Porostimur.com, Piru — Aktivitas Galian C di Kabupaten Seram Bagian Barat (SBB) kembali menjadi sorotan. Kepala Dinas Pendapatan SBB Donald Johanis De Fretes, menegaskan bahwa setiap aktivitas pengambilan material yang menjadi objek Pajak Mineral Bukan Logam dan Batuan (MBLB) tetap memiliki kewajiban perpajakan, baik kegiatan tersebut telah mengantongi izin maupun belum.
Penegasan itu disampaikan Donald kepada Porostimur.com, Senin (1/9/2026), saat dikonfirmasi terkait polemik aktivitas Galian C di sejumlah wilayah Kabupaten SBB.

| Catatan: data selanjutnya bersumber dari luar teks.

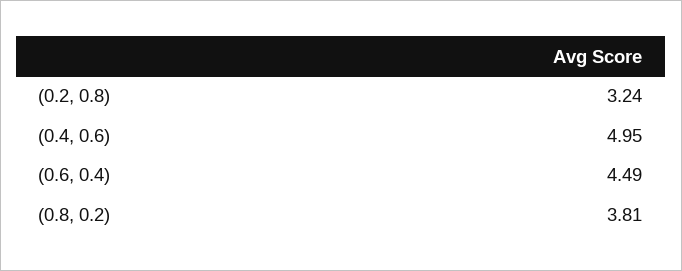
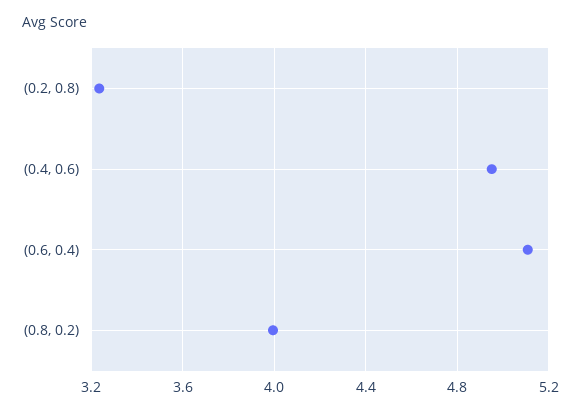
(0.6, 0.4): 4.49 -> 5.1
(0.8, 0.2): 3.81 -> 4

Menurut Donald, legalitas kegiatan dan kewajiban perpajakan merupakan dua persoalan berbeda. Tidak adanya izin usaha atau perizinan pertambangan tidak otomatis menghapus kewajiban pajak atas material yang telah diambil dan dimanfaatkan, sepanjang memenuhi unsur sebagai objek pajak sesuai ketentuan.
“Setiap Galian C, baik punya izin maupun tidak, tetap wajib dipungut pajak,” tegas Donald.
Pajak Bukan Berarti Melegalkan Galian C
Pajak yang dimaksud adalah Pajak Mineral Bukan Logam dan Batuan (MBLB). Ketentuan mengenai pajak tersebut diatur dalam Undang-Undang Nomor 1 Tahun 2022 tentang Hubungan Keuangan antara Pemerintah Pusat dan Pemerintahan Daerah (HKPD).
Pajak MBLB dikenakan atas kegiatan pengambilan mineral bukan logam dan batuan dari sumber alam untuk dimanfaatkan. Material seperti pasir, kerikil dan jenis material lainnya yang masuk dalam kategori MBLB pada prinsipnya memiliki konsekuensi perpajakan sesuai ketentuan yang berlaku.